住宅費は、EU域内で家計支出の最大項目となっている。EUの統計であるEurostatによれば、2010年から2023年末までの間に、EUにおける平均家賃は約23%、住宅価格は約48%上昇しており、インフレ率を上回る。こうした状況に対して、当然、人々は政策的解決を要求する。2024年欧州議会選挙前の調査によれば、欧州市民の3分の1が「貧困・社会的排除との闘い」を主要課題とすることを望み、また国レベルでは約4分の1が「社会住宅不足やホームレス問題」を最重要関心事項のひとつとして挙げた(Soler 2024)。
ではなぜ、住宅費高騰が生じているのだろうか。それは、建設コストの高騰、住宅ローン金利の上昇、建設活動の減少によって住宅供給が圧迫される一方で、富裕層を中心として、Airbnbなどの短期賃貸や投資目的の住宅購入・別荘需要が都市部の価格を押し上げているからだとされる(Carbonell & Kuiper 2024)。
これら住宅危機は、以下のような階層的帰結をもたらした。
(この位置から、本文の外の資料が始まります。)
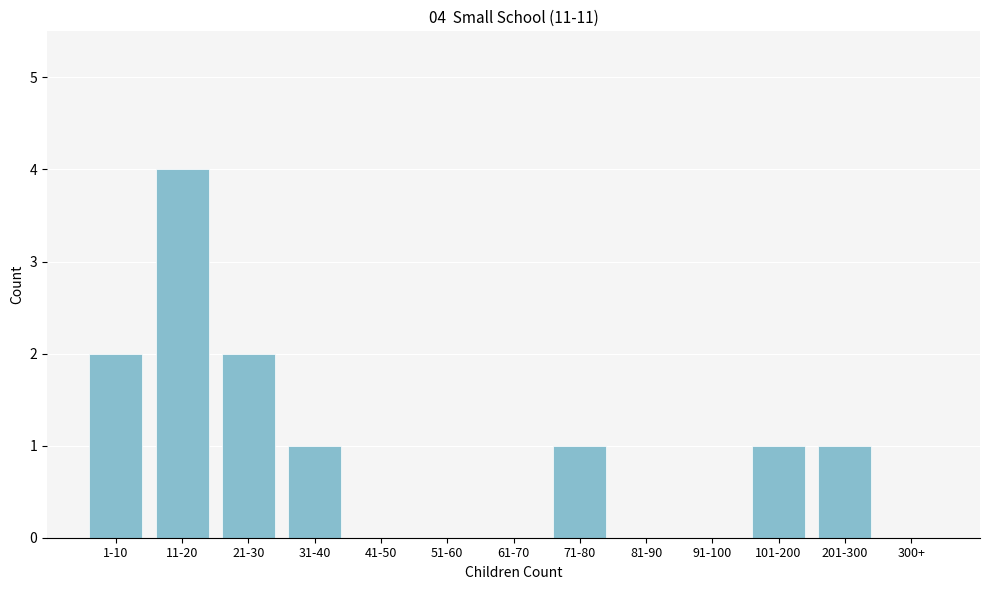

Reading left to right, list all the values displayed in this chart.

1-10=2	11-20=4	21-30=2	31-40=1	41-50=0	51-60=0	61-70=0	71-80=1	81-90=0	91-100=0	101-200=1	201-300=1	300+=0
第一に、もっとも影響を受けたのは若者や困窮層であり、低所得の借家人は可処分所得の40%以上を家賃に費やしている。もちろん地域差はあるものの、高校や大学を卒業後に親と世帯を分けることを基本とする欧州で、親元を離れる平均年齢は26.4歳に達し、適切で手頃な住宅を確保することへの不安が高まっている(Soler 2024)。
第2に、家賃は今や若者と困窮者に課される逆進的な税となり、彼ら借家人は、年長で資産を持つ家主に住むための場所代を支払っていると認識されるようになっている。住まいは、低所得者から高所得者への所得移転を媒介する不平等の主要なエンジンとなり、資産を持つ者と持たざる者の格差を強めている(White 2025)。
こうした住宅危機と逆進的階層性が一因となって、排外主義が台頭している。住宅危機の真の原因は移民だとする主張が欧州各地で叫ばれ、住宅の確保を最重要の関心事とする若者の有権者の要求と重なり、近年、極右勢力は各国のみならず欧州議会でも着実な前進を遂げている(Dettmer et al. 2024)。排外主義政党として知られる「ドイツのための選択肢(AfD)」の支持率は、住宅費が上昇している地域ほど伸長しているとの指摘もある。
国連「適切な住宅への権利」報告者のバラクリシュナン・ラジャゴパルは、「極右政党は、投資不足や不十分な政府計画によって生じる社会的な亀裂を利用し、さらに『よそ者』に責任を押し付けるときに繁栄する」と指摘する。また「住宅危機が極右政党にとって『エリート 対 民衆』の構図として描きやすく、移民が自国民より優遇されていると訴える題材になりやすい」と語る研究者もいる(Henley 2024)。
では、住宅危機の原因は移民だろうか。そして、排外主義勢力の台頭は住宅危機を解決するだろうか。